I'm actually surprised by how much discretion general practitioners seem to have in what to check during an annual physical… including whether any clothes come off.
After the clinic I'd been going to for years closed down, I was assigned a doctor in his mid-thirties, at the new place. His “physicals” have mostly consisted of asking questions, and even only involved auscultation if I had a nagging cough or something.
This went on for so long that I had concluded that it must be standard practice now for doctors to leave the patient clothed. I was surprised when a substitute doctor (much older) started my exam last time by saying, “Take off your clothes.”
In answer to my asking, “Everything?,” he said, “You can keep your underwear on, for now.”

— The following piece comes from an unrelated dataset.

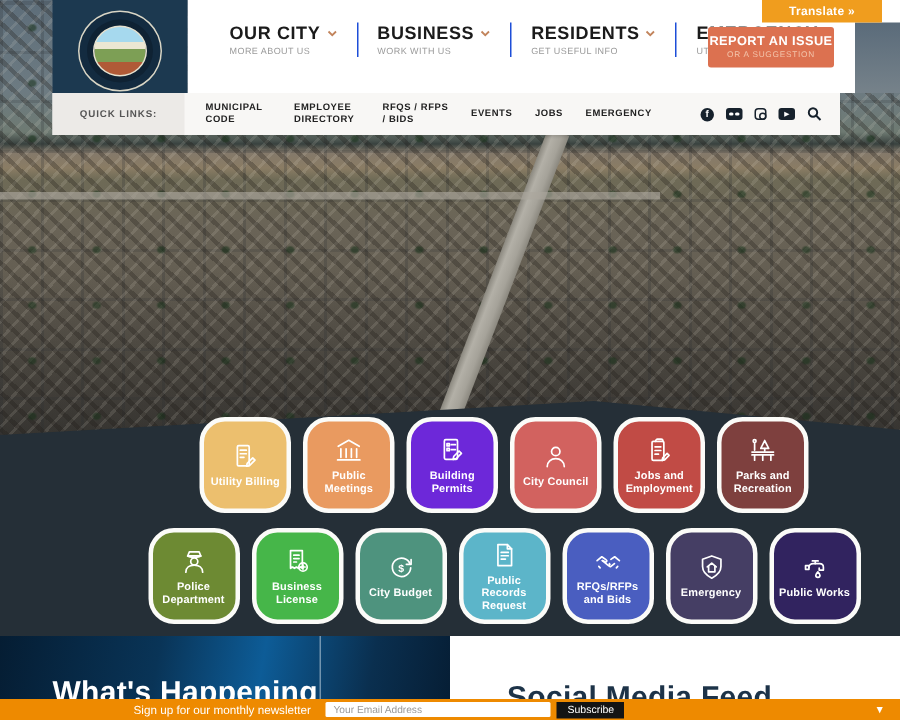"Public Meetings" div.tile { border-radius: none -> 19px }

I was surprised again when he followed up palpating my lower abdomen by scooping his hand inside my boxers and cupping my penis and balls, then stretching my penis inside the fabric, stroking and twisting it briefly, and palpating and rolling my scrotum. That hadn't happened in years.
I shouldn't have been surprised when he asked me to stand facing the exam table, pulled down my boxers, put on gloves, and picked up some K-Y to start a rectal exam.

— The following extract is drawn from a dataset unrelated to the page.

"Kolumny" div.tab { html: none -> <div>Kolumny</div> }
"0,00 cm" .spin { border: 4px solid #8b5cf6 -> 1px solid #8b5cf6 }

Driving home with a slightly sore rectum, I was most surprised by my own passivity of years running. Why hadn't I insisted that my younger doctor do those things all along? This more invasive exam hadn't detected any problems, but that was luck, not prudence.
If my next doctor, where I'm moving, is similarly prudish / squeamish, I'll find one who isn't disinclined to open the patients' clothes… and actually do an examination.